EXERCISE BRIEF —
Please work out how many lines in the entries below include the string "ログフォーマット", and reply with the number alone.

[Data records]
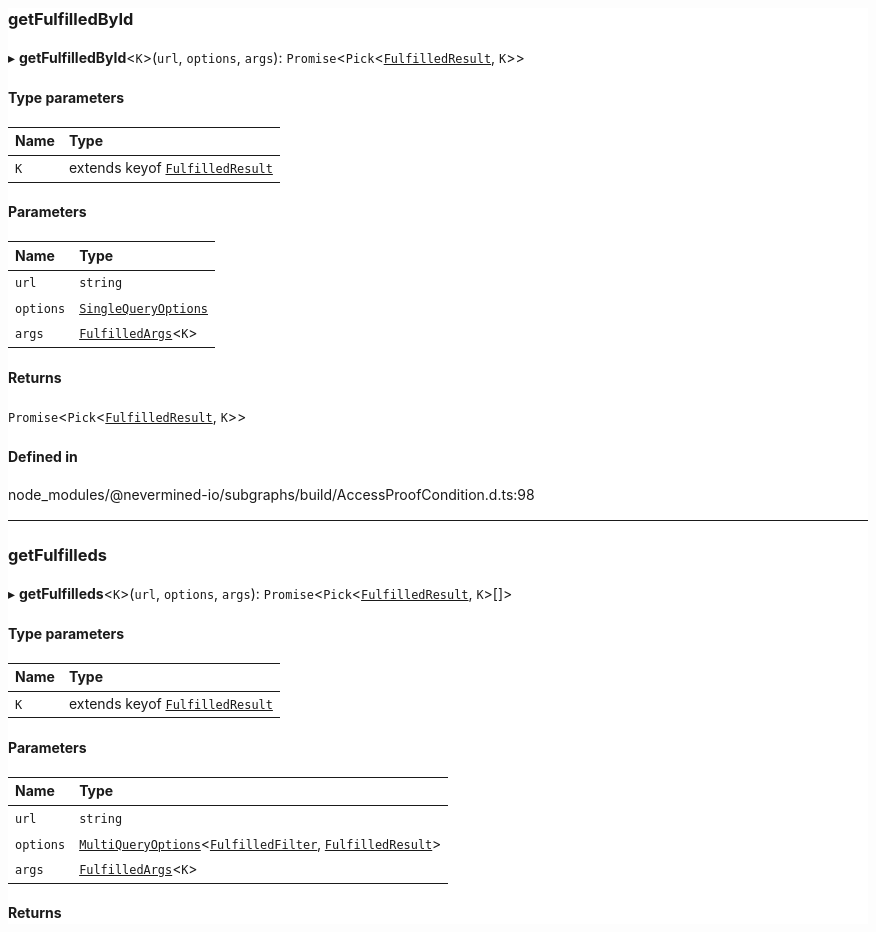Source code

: ### getFulfilledById

▸ **getFulfilledById**<`K`\>(`url`, `options`, `args`): `Promise`<`Pick`<[`FulfilledResult`](subgraphs.AccessProofCondition.md#fulfilledresult), `K`\>\>

#### Type parameters

| Name | Type                                                                                 |
| :--- | :----------------------------------------------------------------------------------- |
| `K`  | extends keyof [`FulfilledResult`](subgraphs.AccessProofCondition.md#fulfilledresult) |

#### Parameters

| Name      | Type                                                                         |
| :-------- | :--------------------------------------------------------------------------- |
| `url`     | `string`                                                                     |
| `options` | [`SingleQueryOptions`](subgraphs.AccessProofCondition.md#singlequeryoptions) |
| `args`    | [`FulfilledArgs`](subgraphs.AccessProofCondition.md#fulfilledargs)<`K`\>     |

#### Returns

`Promise`<`Pick`<[`FulfilledResult`](subgraphs.AccessProofCondition.md#fulfilledresult), `K`\>\>

#### Defined in

node_modules/@nevermined-io/subgraphs/build/AccessProofCondition.d.ts:98

---

### getFulfilleds

▸ **getFulfilleds**<`K`\>(`url`, `options`, `args`): `Promise`<`Pick`<[`FulfilledResult`](subgraphs.AccessProofCondition.md#fulfilledresult), `K`\>[]\>

#### Type parameters

| Name | Type                                                                                 |
| :--- | :----------------------------------------------------------------------------------- |
| `K`  | extends keyof [`FulfilledResult`](subgraphs.AccessProofCondition.md#fulfilledresult) |

#### Parameters

| Name      | Type                                                                                                                                                                                                                        |
| :-------- | :-------------------------------------------------------------------------------------------------------------------------------------------------------------------------------------------------------------------------- |
| `url`     | `string`                                                                                                                                                                                                                    |
| `options` | [`MultiQueryOptions`](subgraphs.AccessProofCondition.md#multiqueryoptions)<[`FulfilledFilter`](subgraphs.AccessProofCondition.md#fulfilledfilter), [`FulfilledResult`](subgraphs.AccessProofCondition.md#fulfilledresult)\> |
| `args`    | [`FulfilledArgs`](subgraphs.AccessProofCondition.md#fulfilledargs)<`K`\>                                                                                                                                                    |

#### Returns
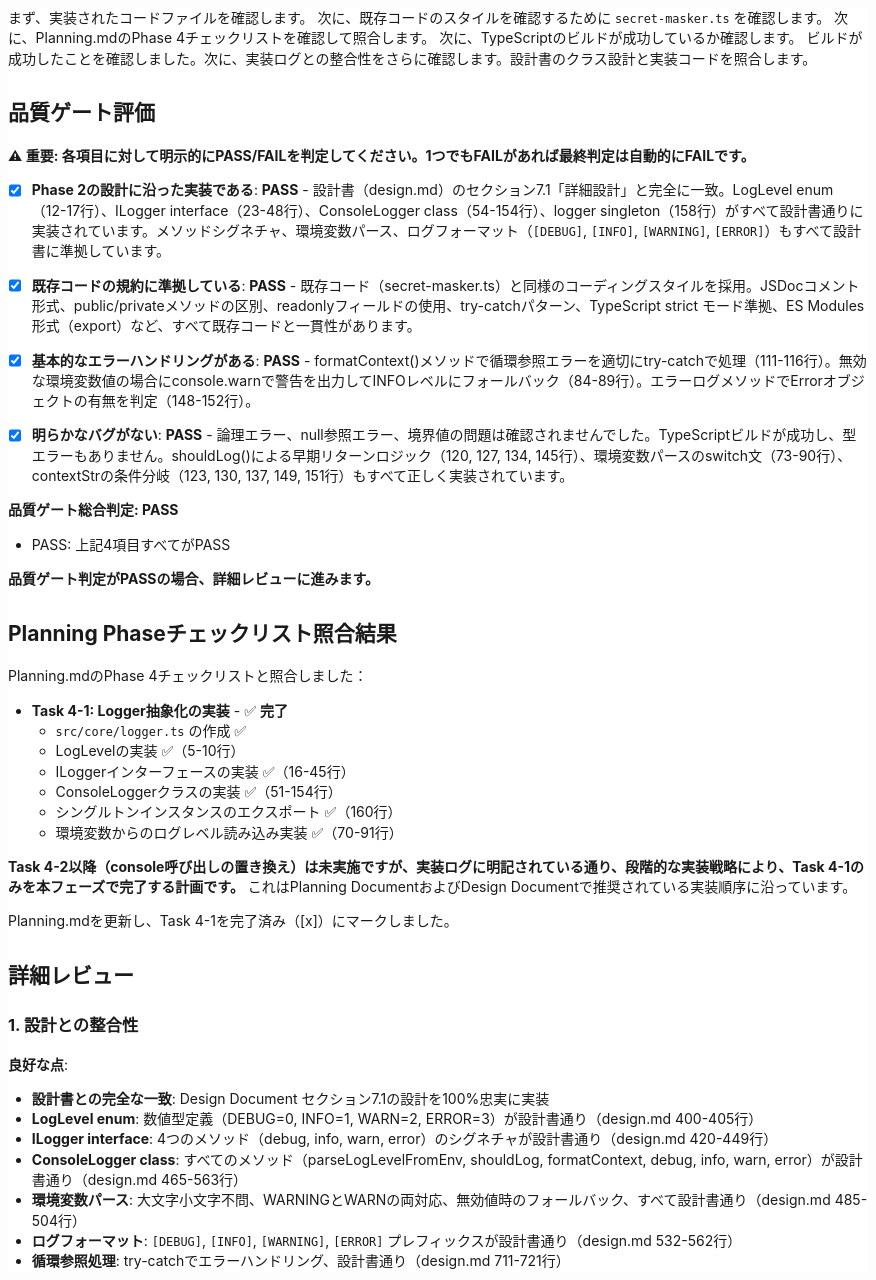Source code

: まず、実装されたコードファイルを確認します。
次に、既存コードのスタイルを確認するために `secret-masker.ts` を確認します。
次に、Planning.mdのPhase 4チェックリストを確認して照合します。
次に、TypeScriptのビルドが成功しているか確認します。
ビルドが成功したことを確認しました。次に、実装ログとの整合性をさらに確認します。設計書のクラス設計と実装コードを照合します。

## 品質ゲート評価

**⚠️ 重要: 各項目に対して明示的にPASS/FAILを判定してください。1つでもFAILがあれば最終判定は自動的にFAILです。**

- [x] **Phase 2の設計に沿った実装である**: **PASS** - 設計書（design.md）のセクション7.1「詳細設計」と完全に一致。LogLevel enum（12-17行）、ILogger interface（23-48行）、ConsoleLogger class（54-154行）、logger singleton（158行）がすべて設計書通りに実装されています。メソッドシグネチャ、環境変数パース、ログフォーマット（`[DEBUG]`, `[INFO]`, `[WARNING]`, `[ERROR]`）もすべて設計書に準拠しています。

- [x] **既存コードの規約に準拠している**: **PASS** - 既存コード（secret-masker.ts）と同様のコーディングスタイルを採用。JSDocコメント形式、public/privateメソッドの区別、readonlyフィールドの使用、try-catchパターン、TypeScript strict モード準拠、ES Modules形式（export）など、すべて既存コードと一貫性があります。

- [x] **基本的なエラーハンドリングがある**: **PASS** - formatContext()メソッドで循環参照エラーを適切にtry-catchで処理（111-116行）。無効な環境変数値の場合にconsole.warnで警告を出力してINFOレベルにフォールバック（84-89行）。エラーログメソッドでErrorオブジェクトの有無を判定（148-152行）。

- [x] **明らかなバグがない**: **PASS** - 論理エラー、null参照エラー、境界値の問題は確認されませんでした。TypeScriptビルドが成功し、型エラーもありません。shouldLog()による早期リターンロジック（120, 127, 134, 145行）、環境変数パースのswitch文（73-90行）、contextStrの条件分岐（123, 130, 137, 149, 151行）もすべて正しく実装されています。

**品質ゲート総合判定: PASS**
- PASS: 上記4項目すべてがPASS

**品質ゲート判定がPASSの場合、詳細レビューに進みます。**

## Planning Phaseチェックリスト照合結果

Planning.mdのPhase 4チェックリストと照合しました：

- **Task 4-1: Logger抽象化の実装** - ✅ **完了**
  - `src/core/logger.ts` の作成 ✅
  - LogLevelの実装 ✅（5-10行）
  - ILoggerインターフェースの実装 ✅（16-45行）
  - ConsoleLoggerクラスの実装 ✅（51-154行）
  - シングルトンインスタンスのエクスポート ✅（160行）
  - 環境変数からのログレベル読み込み実装 ✅（70-91行）

**Task 4-2以降（console呼び出しの置き換え）は未実施ですが、実装ログに明記されている通り、段階的な実装戦略により、Task 4-1のみを本フェーズで完了する計画です。** これはPlanning DocumentおよびDesign Documentで推奨されている実装順序に沿っています。

Planning.mdを更新し、Task 4-1を完了済み（[x]）にマークしました。

## 詳細レビュー

### 1. 設計との整合性

**良好な点**:
- **設計書との完全な一致**: Design Document セクション7.1の設計を100%忠実に実装
- **LogLevel enum**: 数値型定義（DEBUG=0, INFO=1, WARN=2, ERROR=3）が設計書通り（design.md 400-405行）
- **ILogger interface**: 4つのメソッド（debug, info, warn, error）のシグネチャが設計書通り（design.md 420-449行）
- **ConsoleLogger class**: すべてのメソッド（parseLogLevelFromEnv, shouldLog, formatContext, debug, info, warn, error）が設計書通り（design.md 465-563行）
- **環境変数パース**: 大文字小文字不問、WARNINGとWARNの両対応、無効値時のフォールバック、すべて設計書通り（design.md 485-504行）
- **ログフォーマット**: `[DEBUG]`, `[INFO]`, `[WARNING]`, `[ERROR]` プレフィックスが設計書通り（design.md 532-562行）
- **循環参照処理**: try-catchでエラーハンドリング、設計書通り（design.md 711-721行）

SOLUTION TO THIS EXERCISE —
2